_Data supplied_
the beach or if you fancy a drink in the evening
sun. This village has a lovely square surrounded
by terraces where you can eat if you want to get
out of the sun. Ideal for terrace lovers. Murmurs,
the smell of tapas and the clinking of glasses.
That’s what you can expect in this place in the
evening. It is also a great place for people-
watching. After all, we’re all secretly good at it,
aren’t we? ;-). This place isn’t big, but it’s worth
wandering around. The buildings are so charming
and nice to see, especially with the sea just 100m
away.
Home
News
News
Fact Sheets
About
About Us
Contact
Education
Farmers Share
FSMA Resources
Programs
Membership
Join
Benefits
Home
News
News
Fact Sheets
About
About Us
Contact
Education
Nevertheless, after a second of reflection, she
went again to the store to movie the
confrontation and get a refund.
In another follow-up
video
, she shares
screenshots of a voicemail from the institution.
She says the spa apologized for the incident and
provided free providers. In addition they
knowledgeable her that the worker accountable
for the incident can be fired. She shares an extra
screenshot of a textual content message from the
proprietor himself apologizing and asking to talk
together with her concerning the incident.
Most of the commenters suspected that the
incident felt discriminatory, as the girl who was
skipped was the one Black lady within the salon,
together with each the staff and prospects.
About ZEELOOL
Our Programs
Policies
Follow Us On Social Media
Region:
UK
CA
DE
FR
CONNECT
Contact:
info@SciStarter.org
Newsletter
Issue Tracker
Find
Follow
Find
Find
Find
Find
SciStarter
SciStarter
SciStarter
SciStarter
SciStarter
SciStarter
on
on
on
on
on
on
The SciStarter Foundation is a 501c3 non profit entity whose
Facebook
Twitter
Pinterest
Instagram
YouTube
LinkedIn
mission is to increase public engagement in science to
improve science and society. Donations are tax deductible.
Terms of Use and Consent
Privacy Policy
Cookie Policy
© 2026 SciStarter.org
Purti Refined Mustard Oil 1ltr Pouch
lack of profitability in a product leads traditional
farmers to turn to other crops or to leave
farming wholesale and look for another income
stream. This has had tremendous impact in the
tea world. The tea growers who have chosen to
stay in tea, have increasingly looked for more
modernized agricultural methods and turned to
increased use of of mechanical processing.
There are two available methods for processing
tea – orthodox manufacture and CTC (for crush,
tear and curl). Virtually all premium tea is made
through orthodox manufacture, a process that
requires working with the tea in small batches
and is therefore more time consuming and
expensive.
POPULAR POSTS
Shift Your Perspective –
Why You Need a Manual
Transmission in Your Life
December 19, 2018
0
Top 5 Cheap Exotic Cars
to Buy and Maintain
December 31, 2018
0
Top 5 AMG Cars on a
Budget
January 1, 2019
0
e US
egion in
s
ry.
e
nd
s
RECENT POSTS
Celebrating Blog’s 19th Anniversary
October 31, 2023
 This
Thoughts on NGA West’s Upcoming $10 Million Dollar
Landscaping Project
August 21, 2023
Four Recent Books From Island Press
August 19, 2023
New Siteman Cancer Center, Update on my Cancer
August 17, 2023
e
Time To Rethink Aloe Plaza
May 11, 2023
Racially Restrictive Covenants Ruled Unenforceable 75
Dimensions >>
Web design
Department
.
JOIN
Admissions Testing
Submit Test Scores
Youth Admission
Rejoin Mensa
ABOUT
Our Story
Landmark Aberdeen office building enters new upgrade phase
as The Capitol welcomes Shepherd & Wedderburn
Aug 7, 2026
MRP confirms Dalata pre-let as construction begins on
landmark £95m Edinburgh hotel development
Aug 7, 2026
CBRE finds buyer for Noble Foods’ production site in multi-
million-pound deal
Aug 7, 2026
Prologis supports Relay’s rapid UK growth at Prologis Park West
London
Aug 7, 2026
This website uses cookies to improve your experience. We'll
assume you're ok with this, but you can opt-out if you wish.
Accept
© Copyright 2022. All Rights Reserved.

_Exercise_
Copy the records above exactly as written.

_Result of this task_
the beach or if you fancy a drink in the evening
sun. This village has a lovely square surrounded
by terraces where you can eat if you want to get
out of the sun. Ideal for terrace lovers. Murmurs,
the smell of tapas and the clinking of glasses.
That’s what you can expect in this place in the
evening. It is also a great place for people-
watching. After all, we’re all secretly good at it,
aren’t we? ;-). This place isn’t big, but it’s worth
wandering around. The buildings are so charming
and nice to see, especially with the sea just 100m
away.
Home
News
News
Fact Sheets
About
About Us
Contact
Education
Farmers Share
FSMA Resources
Programs
Membership
Join
Benefits
Home
News
News
Fact Sheets
About
About Us
Contact
Education
Nevertheless, after a second of reflection, she
went again to the store to movie the
confrontation and get a refund.
In another follow-up
video
, she shares
screenshots of a voicemail from the institution.
She says the spa apologized for the incident and
provided free providers. In addition they
knowledgeable her that the worker accountable
for the incident can be fired. She shares an extra
screenshot of a textual content message from the
proprietor himself apologizing and asking to talk
together with her concerning the incident.
Most of the commenters suspected that the
incident felt discriminatory, as the girl who was
skipped was the one Black lady within the salon,
together with each the staff and prospects.
About ZEELOOL
Our Programs
Policies
Follow Us On Social Media
Region:
UK
CA
DE
FR
CONNECT
Contact:
info@SciStarter.org
Newsletter
Issue Tracker
Find
Follow
Find
Find
Find
Find
SciStarter
SciStarter
SciStarter
SciStarter
SciStarter
SciStarter
on
on
on
on
on
on
The SciStarter Foundation is a 501c3 non profit entity whose
Facebook
Twitter
Pinterest
Instagram
YouTube
LinkedIn
mission is to increase public engagement in science to
improve science and society. Donations are tax deductible.
Terms of Use and Consent
Privacy Policy
Cookie Policy
© 2026 SciStarter.org
Purti Refined Mustard Oil 1ltr Pouch
lack of profitability in a product leads traditional
farmers to turn to other crops or to leave
farming wholesale and look for another income
stream. This has had tremendous impact in the
tea world. The tea growers who have chosen to
stay in tea, have increasingly looked for more
modernized agricultural methods and turned to
increased use of of mechanical processing.
There are two available methods for processing
tea – orthodox manufacture and CTC (for crush,
tear and curl). Virtually all premium tea is made
through orthodox manufacture, a process that
requires working with the tea in small batches
and is therefore more time consuming and
expensive.
POPULAR POSTS
Shift Your Perspective –
Why You Need a Manual
Transmission in Your Life
December 19, 2018
0
Top 5 Cheap Exotic Cars
to Buy and Maintain
December 31, 2018
0
Top 5 AMG Cars on a
Budget
January 1, 2019
0
e US
egion in
s
ry.
e
nd
s
RECENT POSTS
Celebrating Blog’s 19th Anniversary
October 31, 2023
 This
Thoughts on NGA West’s Upcoming $10 Million Dollar
Landscaping Project
August 21, 2023
Four Recent Books From Island Press
August 19, 2023
New Siteman Cancer Center, Update on my Cancer
August 17, 2023
e
Time To Rethink Aloe Plaza
May 11, 2023
Racially Restrictive Covenants Ruled Unenforceable 75
Dimensions >>
Web design
Department
.
JOIN
Admissions Testing
Submit Test Scores
Youth Admission
Rejoin Mensa
ABOUT
Our Story
Landmark Aberdeen office building enters new upgrade phase
as The Capitol welcomes Shepherd & Wedderburn
Aug 7, 2026
MRP confirms Dalata pre-let as construction begins on
landmark £95m Edinburgh hotel development
Aug 7, 2026
CBRE finds buyer for Noble Foods’ production site in multi-
million-pound deal
Aug 7, 2026
Prologis supports Relay’s rapid UK growth at Prologis Park West
London
Aug 7, 2026
This website uses cookies to improve your experience. We'll
assume you're ok with this, but you can opt-out if you wish.
Accept
© Copyright 2022. All Rights Reserved.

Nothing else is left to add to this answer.